Spring has a way of soothing a savage beast tormented by a long winter and bad economic news, which is why we asked the current question on the GNN Poll on our home page.
“I think the mood is always fairly positive this time of year,” said Ken Cousineau, executive director of the Canadian Golf Superintendents Association. “I think people are excited about the season starting up. They want to assume the best at this point.”
Cousineau tends to talk to or hear a lot from his members at places such as the recent Canadian International Turfgrass Conference and Trade Show in Halifax and he knows that, as a general rule, superintendents have had their current budgets affected by the slow economy.

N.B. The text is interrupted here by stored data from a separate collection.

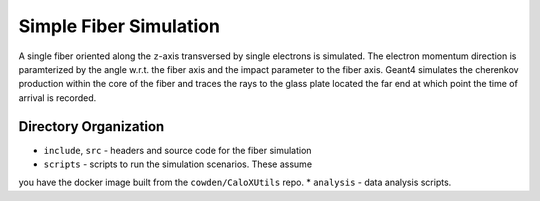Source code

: Simple Fiber Simulation
=======================

A single fiber oriented along the ``z``-axis transversed
by single electrons is simulated.  The electron momentum direction is
paramterized by the angle w.r.t. the fiber axis and the impact parameter
to the fiber axis.  Geant4 simulates the cherenkov production within the
core of the fiber and traces the rays to the glass plate located the far
end at which point the time of arrival is recorded.

Directory Organization
----------------------

* ``include``, ``src`` -  headers and source code for the fiber simulation
* ``scripts`` - scripts to run the simulation scenarios. These assume
you have the docker image built from the ``cowden/CaloXUtils`` repo.
* ``analysis`` - data analysis scripts.


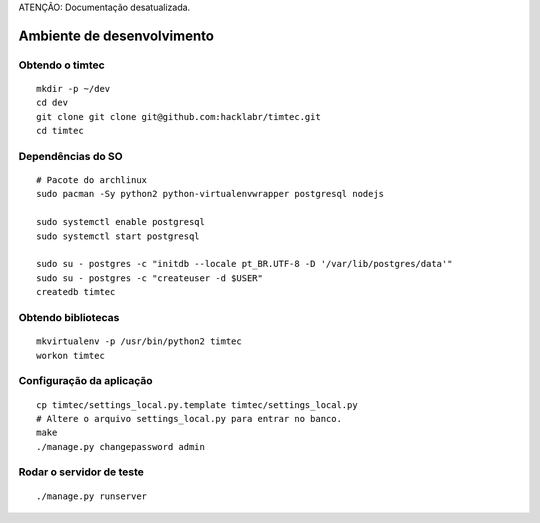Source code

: ATENÇÃO: Documentação desatualizada. 


Ambiente de desenvolvimento
===========================

Obtendo o timtec
----------------

::

    mkdir -p ~/dev
    cd dev
    git clone git clone git@github.com:hacklabr/timtec.git
    cd timtec

Dependências do SO
------------------

::

    # Pacote do archlinux
    sudo pacman -Sy python2 python-virtualenvwrapper postgresql nodejs

    sudo systemctl enable postgresql
    sudo systemctl start postgresql

    sudo su - postgres -c "initdb --locale pt_BR.UTF-8 -D '/var/lib/postgres/data'"
    sudo su - postgres -c "createuser -d $USER"
    createdb timtec

Obtendo bibliotecas
-------------------

::

    mkvirtualenv -p /usr/bin/python2 timtec
    workon timtec
    

Configuração da aplicação
-------------------------

::

    cp timtec/settings_local.py.template timtec/settings_local.py
    # Altere o arquivo settings_local.py para entrar no banco.
    make
    ./manage.py changepassword admin

Rodar o servidor de teste
-------------------------

::

    ./manage.py runserver
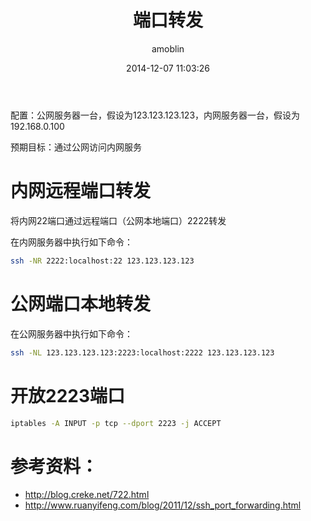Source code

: #+TITLE: 端口转发
#+AUTHOR: amoblin
#+EMAIL: amoblin@gmail.com
#+DATE: 2014-12-07 11:03:26
#+OPTIONS: ^:{}

#+REVEAL_ROOT: /media/lib/reveal.js-2.6.2
#+REVEAL_TRANS: linear
#+REVEAL_THEME: moon

配置：公网服务器一台，假设为123.123.123.123，内网服务器一台，假设为192.168.0.100

预期目标：通过公网访问内网服务

* 内网远程端口转发
将内网22端口通过远程端口（公网本地端口）2222转发

在内网服务器中执行如下命令：
#+BEGIN_SRC sh
ssh -NR 2222:localhost:22 123.123.123.123
#+END_SRC
* 公网端口本地转发
在公网服务器中执行如下命令：
#+BEGIN_SRC sh
ssh -NL 123.123.123.123:2223:localhost:2222 123.123.123.123
#+END_SRC
* 开放2223端口
#+BEGIN_SRC sh
iptables -A INPUT -p tcp --dport 2223 -j ACCEPT
#+END_SRC
* 参考资料：
- http://blog.creke.net/722.html
- http://www.ruanyifeng.com/blog/2011/12/ssh_port_forwarding.html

“Certainly, people indicated that they had been asked to either redo their budgets or they were being told that their budgets would be altered by a percentage of some kind,” said Cousineau.
How far that goes depends on how good April and May is to golf in Canada.
“I think April and May, everybody sees those two months as being pretty critical to the season and, if the weather cooperates, then that could set a very positive tone or not so positive tone for the entire year,” said Cousineau.
“I think from a superintendents’ standpoint, I’d be surprised if they haven’t all been asked to look for reductions and I wouldn’t be surprised if they’re having discussions at the club level about what they can do less of without it having a significant impact on the golf course or the quality of playing conditions.”
“This will be a dynamic situation this year,” he added. “If April and May aren’t reasonably good, I would think that there will be another request to the superintendents saying, `Okay, we’re now at a level that’s different from where we thought we thought we’d be in January, so we need to look for more.’”
So, the reduced budgets that the green crews are already working with could face even more cutting if a bad spring hits and the general consensus is that those reductions will be made to the staff, which accounts for up to 60 per cent of an overall budget, according to Cousineau.
“We haven’t heard too much on the equipment side yet in terms of whether people are being limited there,” he said.
“In one-on-one conversations, the superintendents are indicating that they are reducing their staff,” he added. “The course that maybe had 20 staff when they were fully staffed in the summer is maybe going to try and get by with 15 or 16. That’s kind of the anecdotal thing that we’re hearing.”
Golf courses may elect to postpone hiring until later into the season or decide to hire fewer students part-time in the summer. Cousineau always stresses that how golf facilities deal with budgets varies on a course by course basis.
What happens with the weather in the short term may have a long term effect on superintendents’ budgets. Making do with less could set a precedent for when the recession ends.
“It’s a possibility. If you’re running a business, you can’t help but think along those lines,” said Cousineau. “If we were able to provide a product that was competitive within the marketplace and we were able to do that on a budget that was 10 or 15 or 25 per cent less, why can’t we do that on an ongoing basis?”
Whether the marketplace in which a golf course operates will accept slower greens or longer fairways remains to be seen, according to Cousineau.
“I think a lot of it is driven by the competition within your market area,” he said. “Are the conditions at those courses substantially the same or are they somewhat different than the conditions you’re offering? Therefore, are you providing a competitive product?”